Now, Martin didn’t make all the men of the book dreadful like Cecil. Even Lavinia’s father, who was restrictive at first, came around to Lavinia’s viewpoint on her macabre poetry and rescinded his threat to send her to the asylum. Likewise, Thomas realized how much he’d erred with Rose and derailed their marriage, saying he would let (which, still, ew) Rose do anything she’d like when they were home alone, including reading. He loves his “American rose.” But again, Cecil is not only dreadful, but gets worse as the book progresses and he tightens his control over Eleanor. On the night Eleanor is to escape from Cecil’s control with William, Cecil has her committed to an insane asylum. Fortunately, reflective of apparently a true story Martin unearthed from the time, Eleanor uses Rose’s boot she was wearing to alert her friends of her impending imprisonment at the asylum.
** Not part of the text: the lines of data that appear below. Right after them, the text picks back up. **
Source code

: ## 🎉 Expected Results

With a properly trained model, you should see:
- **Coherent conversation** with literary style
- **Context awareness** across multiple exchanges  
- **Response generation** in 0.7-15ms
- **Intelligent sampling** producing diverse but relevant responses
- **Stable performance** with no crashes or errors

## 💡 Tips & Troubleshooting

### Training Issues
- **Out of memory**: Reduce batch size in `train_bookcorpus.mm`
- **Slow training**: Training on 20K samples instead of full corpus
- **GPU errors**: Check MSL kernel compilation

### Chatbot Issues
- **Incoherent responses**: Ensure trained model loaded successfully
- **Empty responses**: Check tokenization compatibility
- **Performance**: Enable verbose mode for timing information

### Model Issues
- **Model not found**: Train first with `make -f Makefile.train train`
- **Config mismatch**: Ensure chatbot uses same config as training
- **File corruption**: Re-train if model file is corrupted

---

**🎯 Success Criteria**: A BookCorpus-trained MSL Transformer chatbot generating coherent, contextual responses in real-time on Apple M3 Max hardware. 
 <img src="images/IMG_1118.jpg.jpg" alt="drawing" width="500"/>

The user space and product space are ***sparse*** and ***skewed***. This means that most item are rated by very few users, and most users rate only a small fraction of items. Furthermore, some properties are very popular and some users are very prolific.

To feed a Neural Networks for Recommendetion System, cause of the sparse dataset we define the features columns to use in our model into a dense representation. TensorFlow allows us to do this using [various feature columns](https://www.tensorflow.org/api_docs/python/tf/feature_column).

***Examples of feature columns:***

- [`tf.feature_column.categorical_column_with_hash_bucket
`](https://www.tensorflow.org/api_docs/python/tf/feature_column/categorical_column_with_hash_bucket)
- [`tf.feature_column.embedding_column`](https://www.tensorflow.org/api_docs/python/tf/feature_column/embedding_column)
Still, she spends nearly a week there, enduring unspeakable hellish conditions. She’s also drugged up with a sedative known as paraldehyde.
Thankfully, Lady Duxbury is determined to save Eleanor. Along with her resources, Lavinia also befriended another good man in the story, Mr. Wright, who is learning to be a solicitor from a mentor of his whose work is literally focused on freeing women from erroneous asylum imprisonments. Through these efforts, Eleanor is freed, but that’s not enough for her. She needs to rescue William. Despite not being at full strength and not having the best of plans — she has poison Lady Duxbury gave her (but that necessitates Cecil drinking it!), and she brings Davies, Lady Duxbury’s pugilist brute of a butler, with her (but he’s dispatched rather easily and quickly by Cecil) — Eleanor bravely goes back home to Cecil to retrieve her son. Cecil, as I said, dispatched Davies, and looked ready to kill Eleanor. In the midst of his tirade and violence, Cecil eats from a bowl of dates Lady Duxbury gifted him. She poisoned the dates, and shockingly, he didn’t eat them for the week or so after she gave them to him. He dies.
In a new diary entry for the book’s Epilogue. Lady Duxbury talks about how swimmingly everyone is getting along now: Rose had her child and is doing great with Thomas (and even the bitter brother acquiesced to her); Lavinia is the belle of the ball in Society and engaged to Mr. Wright; and Eleanor and William are safe from Cecil, of course. After writing her entry, a new woman who was supposed to join them in the Secret Book Society finally comes, ready to be empowered and liberated as well.
What a lovely, passionate rah-rah book for a woman’s right to read and think, the power of friendship (particularly the clarion call Martin offers that women ought to lift each other up instead of tear others down to gain positioning in Society), and how book clubs can be radicalizing in the best way, and comforting in the most necessary of ways. You are not alone. As long as books exist and the people who like to read them do so, you are not alone.